● Listed records
------------------------------------------------------------------------

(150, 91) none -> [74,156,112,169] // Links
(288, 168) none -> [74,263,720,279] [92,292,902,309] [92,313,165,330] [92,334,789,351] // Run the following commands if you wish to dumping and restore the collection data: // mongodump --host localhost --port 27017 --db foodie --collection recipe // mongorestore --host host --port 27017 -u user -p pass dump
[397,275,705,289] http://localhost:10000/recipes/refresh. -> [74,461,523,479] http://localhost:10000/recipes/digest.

------------------------------------------------------------------------

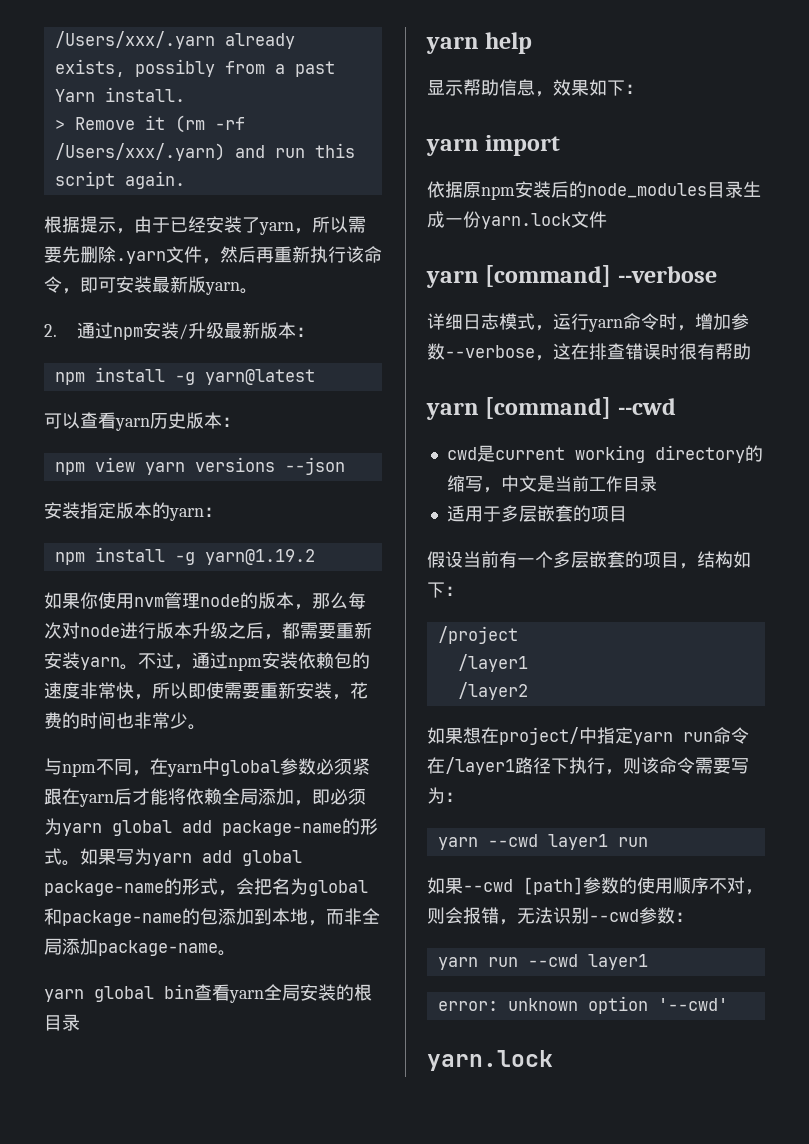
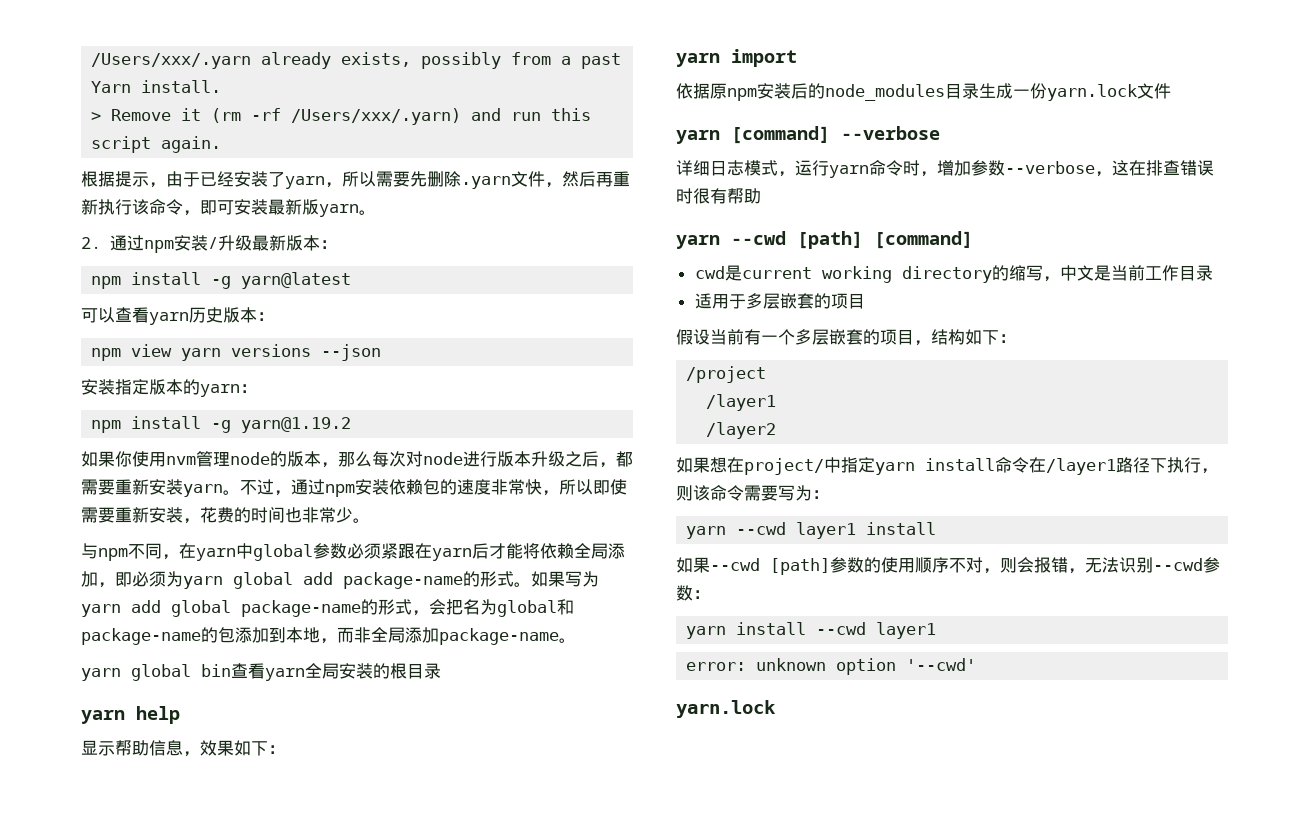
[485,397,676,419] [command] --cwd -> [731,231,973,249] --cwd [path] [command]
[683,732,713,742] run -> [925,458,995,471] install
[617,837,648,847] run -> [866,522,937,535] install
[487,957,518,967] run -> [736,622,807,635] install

------------------------------------------------------------------------

Above are some records; copy exactly the lines from the one with "(288, 168) none" through the one with "[397,275,705,289] http://localhost:10000/recipes/refresh. ->", both included, and no others.

● Reply to the task
(288, 168) none -> [74,263,720,279] [92,292,902,309] [92,313,165,330] [92,334,789,351] // Run the following commands if you wish to dumping and restore the collection data: // mongodump --host localhost --port 27017 --db foodie --collection recipe // mongorestore --host host --port 27017 -u user -p pass dump
[397,275,705,289] http://localhost:10000/recipes/refresh. -> [74,461,523,479] http://localhost:10000/recipes/digest.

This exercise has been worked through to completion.